Auszug zum Lesen
Motivierende Gesprächsführung (engl., Motivational Interviewing, MI) ist eine Methode, um Personen zu einer Veränderung zu motivieren. Menschen, die etwas ändern wollen, sind oft ambivalent, d. h. sie sehen die Nachteile der bestehenden Optionen - aber eben auch die Vorteile. Mittels MI werden diese Ambivalenzen aufgezeigt und aufgelöst [1].
Was genau das bedeutet und wie die Methode funktioniert, erfahren Sie im folgenden Video.

Warum ist MI sinnvoll?

“Change is the new normal” ist ein oft zitierter Satz, der veranschaulicht, dass Phasen, in denen sich ein Unternehmen und somit seine Mitarbeitenden anpassen müssen, nicht mehr ausnahmsweise vorkommen, sondern vielmehr den normalen Alltag widerspiegeln. Um sich in der globalisierten und sich schneller verändernden Welt zu behaupten, müssen Veränderungen (mal kleinere, mal größere) zur Normalität werden. Die folgenden Forschungsbefunde zu MI zeigen, wie vielversprechend MI daher ist:

  • MI ist eine in ihrer Wirksamkeit bestätigte und nachhaltige Methode, die die Veränderungsbereitschaft von Personen nachweislich erhöhen kann. [1]
  • Durch MI können z.B. Führungskräfte als Change Agent/innen fungieren und die Veränderungsbereitschaft der Mitarbeitenden selbst steigern. [2]
  • MI kann dadurch als Technik zum Gelingen großer Change-Prozesse beitragen und zum Beispiel im Zuge von Mitarbeitendengesprächen, Teammeetings oder Coachings als Methode gewinnbringend eingesetzt werden. [2], [3]
  • Wie funktioniert MI?

Ziel 1
Entnimm den gesamten Text zur Motivierenden Gesprächsführung und gib ihn wortgetreu wieder.
Die Zeilen haben mit dem Text zur Motivierenden Gesprächsführung nichts zu tun.

Gegebene Zeilen
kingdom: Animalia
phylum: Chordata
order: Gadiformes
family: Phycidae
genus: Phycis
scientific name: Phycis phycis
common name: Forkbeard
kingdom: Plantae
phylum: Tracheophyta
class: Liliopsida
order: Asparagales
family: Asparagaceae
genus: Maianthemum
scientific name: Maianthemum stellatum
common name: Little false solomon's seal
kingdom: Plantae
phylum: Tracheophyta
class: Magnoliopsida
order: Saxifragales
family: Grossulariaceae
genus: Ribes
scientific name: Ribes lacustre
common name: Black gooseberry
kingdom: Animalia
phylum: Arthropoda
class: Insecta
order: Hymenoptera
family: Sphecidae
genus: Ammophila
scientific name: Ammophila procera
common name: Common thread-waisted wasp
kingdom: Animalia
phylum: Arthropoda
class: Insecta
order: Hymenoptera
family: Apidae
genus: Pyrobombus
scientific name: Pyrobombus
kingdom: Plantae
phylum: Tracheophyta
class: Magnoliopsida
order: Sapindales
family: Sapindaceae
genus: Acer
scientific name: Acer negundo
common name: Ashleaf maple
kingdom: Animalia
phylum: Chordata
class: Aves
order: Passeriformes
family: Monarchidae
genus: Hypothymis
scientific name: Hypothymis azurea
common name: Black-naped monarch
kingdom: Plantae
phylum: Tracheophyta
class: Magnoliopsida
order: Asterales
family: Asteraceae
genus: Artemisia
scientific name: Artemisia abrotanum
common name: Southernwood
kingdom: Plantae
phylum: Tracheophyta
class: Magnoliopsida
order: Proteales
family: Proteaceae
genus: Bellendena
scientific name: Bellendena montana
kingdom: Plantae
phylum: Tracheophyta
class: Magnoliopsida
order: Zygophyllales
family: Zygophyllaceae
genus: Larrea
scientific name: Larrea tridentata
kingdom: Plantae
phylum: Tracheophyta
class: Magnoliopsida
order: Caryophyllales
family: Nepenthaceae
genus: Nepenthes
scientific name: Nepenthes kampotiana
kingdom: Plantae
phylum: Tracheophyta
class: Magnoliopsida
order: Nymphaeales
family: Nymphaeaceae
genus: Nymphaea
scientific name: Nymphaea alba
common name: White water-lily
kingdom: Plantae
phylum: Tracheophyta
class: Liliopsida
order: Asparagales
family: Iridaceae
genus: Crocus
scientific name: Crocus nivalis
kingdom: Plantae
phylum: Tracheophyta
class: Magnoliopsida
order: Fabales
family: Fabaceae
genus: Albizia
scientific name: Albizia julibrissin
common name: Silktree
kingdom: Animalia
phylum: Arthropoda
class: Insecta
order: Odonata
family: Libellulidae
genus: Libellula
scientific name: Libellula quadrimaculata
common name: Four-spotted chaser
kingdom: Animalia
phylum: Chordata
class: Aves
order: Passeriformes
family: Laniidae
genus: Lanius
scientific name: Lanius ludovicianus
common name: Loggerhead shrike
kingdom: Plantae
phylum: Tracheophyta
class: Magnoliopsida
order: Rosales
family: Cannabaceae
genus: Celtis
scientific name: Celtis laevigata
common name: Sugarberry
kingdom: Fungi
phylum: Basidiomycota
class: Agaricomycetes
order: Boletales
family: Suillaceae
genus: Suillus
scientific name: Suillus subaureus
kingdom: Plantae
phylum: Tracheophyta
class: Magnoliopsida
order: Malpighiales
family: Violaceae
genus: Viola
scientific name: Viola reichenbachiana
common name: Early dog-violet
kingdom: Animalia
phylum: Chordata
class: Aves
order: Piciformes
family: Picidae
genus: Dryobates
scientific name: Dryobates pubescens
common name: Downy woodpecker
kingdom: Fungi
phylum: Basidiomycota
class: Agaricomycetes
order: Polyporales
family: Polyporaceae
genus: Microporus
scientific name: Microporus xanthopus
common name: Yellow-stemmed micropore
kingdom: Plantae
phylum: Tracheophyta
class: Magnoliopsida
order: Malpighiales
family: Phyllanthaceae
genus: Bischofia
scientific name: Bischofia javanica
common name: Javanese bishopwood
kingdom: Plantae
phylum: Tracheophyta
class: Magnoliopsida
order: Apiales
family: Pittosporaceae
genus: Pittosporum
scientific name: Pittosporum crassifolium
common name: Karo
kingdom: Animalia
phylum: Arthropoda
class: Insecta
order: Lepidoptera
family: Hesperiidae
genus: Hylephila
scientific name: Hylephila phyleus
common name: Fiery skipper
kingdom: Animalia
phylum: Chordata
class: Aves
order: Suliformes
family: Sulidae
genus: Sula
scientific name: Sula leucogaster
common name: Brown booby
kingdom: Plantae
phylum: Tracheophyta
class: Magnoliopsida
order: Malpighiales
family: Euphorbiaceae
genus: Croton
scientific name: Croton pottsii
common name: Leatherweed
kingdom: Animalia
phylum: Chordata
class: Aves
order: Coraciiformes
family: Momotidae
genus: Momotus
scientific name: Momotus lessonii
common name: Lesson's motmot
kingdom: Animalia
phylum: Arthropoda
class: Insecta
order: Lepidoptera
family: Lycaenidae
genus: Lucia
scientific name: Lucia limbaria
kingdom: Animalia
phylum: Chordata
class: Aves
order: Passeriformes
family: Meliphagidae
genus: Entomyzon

Ziel 2
Gib die Zeilen von der ersten bis einschließlich der Zeile, die „family: Asteraceae“ enthält, noch einmal aus und tausche darin „scientific name“ gegen „Latin name“. Alles Übrige bleibt unverändert.

Musterlösung 1
Motivierende Gesprächsführung (engl., Motivational Interviewing, MI) ist eine Methode, um Personen zu einer Veränderung zu motivieren. Menschen, die etwas ändern wollen, sind oft ambivalent, d. h. sie sehen die Nachteile der bestehenden Optionen - aber eben auch die Vorteile. Mittels MI werden diese Ambivalenzen aufgezeigt und aufgelöst [1].
Was genau das bedeutet und wie die Methode funktioniert, erfahren Sie im folgenden Video.

Warum ist MI sinnvoll?

“Change is the new normal” ist ein oft zitierter Satz, der veranschaulicht, dass Phasen, in denen sich ein Unternehmen und somit seine Mitarbeitenden anpassen müssen, nicht mehr ausnahmsweise vorkommen, sondern vielmehr den normalen Alltag widerspiegeln. Um sich in der globalisierten und sich schneller verändernden Welt zu behaupten, müssen Veränderungen (mal kleinere, mal größere) zur Normalität werden. Die folgenden Forschungsbefunde zu MI zeigen, wie vielversprechend MI daher ist:

  • MI ist eine in ihrer Wirksamkeit bestätigte und nachhaltige Methode, die die Veränderungsbereitschaft von Personen nachweislich erhöhen kann. [1]
  • Durch MI können z.B. Führungskräfte als Change Agent/innen fungieren und die Veränderungsbereitschaft der Mitarbeitenden selbst steigern. [2]
  • MI kann dadurch als Technik zum Gelingen großer Change-Prozesse beitragen und zum Beispiel im Zuge von Mitarbeitendengesprächen, Teammeetings oder Coachings als Methode gewinnbringend eingesetzt werden. [2], [3]
  • Wie funktioniert MI?

Musterlösung 2
kingdom: Animalia
phylum: Chordata
order: Gadiformes
family: Phycidae
genus: Phycis
Latin name: Phycis phycis
common name: Forkbeard
kingdom: Plantae
phylum: Tracheophyta
class: Liliopsida
order: Asparagales
family: Asparagaceae
genus: Maianthemum
Latin name: Maianthemum stellatum
common name: Little false solomon's seal
kingdom: Plantae
phylum: Tracheophyta
class: Magnoliopsida
order: Saxifragales
family: Grossulariaceae
genus: Ribes
Latin name: Ribes lacustre
common name: Black gooseberry
kingdom: Animalia
phylum: Arthropoda
class: Insecta
order: Hymenoptera
family: Sphecidae
genus: Ammophila
Latin name: Ammophila procera
common name: Common thread-waisted wasp
kingdom: Animalia
phylum: Arthropoda
class: Insecta
order: Hymenoptera
family: Apidae
genus: Pyrobombus
Latin name: Pyrobombus
kingdom: Plantae
phylum: Tracheophyta
class: Magnoliopsida
order: Sapindales
family: Sapindaceae
genus: Acer
Latin name: Acer negundo
common name: Ashleaf maple
kingdom: Animalia
phylum: Chordata
class: Aves
order: Passeriformes
family: Monarchidae
genus: Hypothymis
Latin name: Hypothymis azurea
common name: Black-naped monarch
kingdom: Plantae
phylum: Tracheophyta
class: Magnoliopsida
order: Asterales
family: Asteraceae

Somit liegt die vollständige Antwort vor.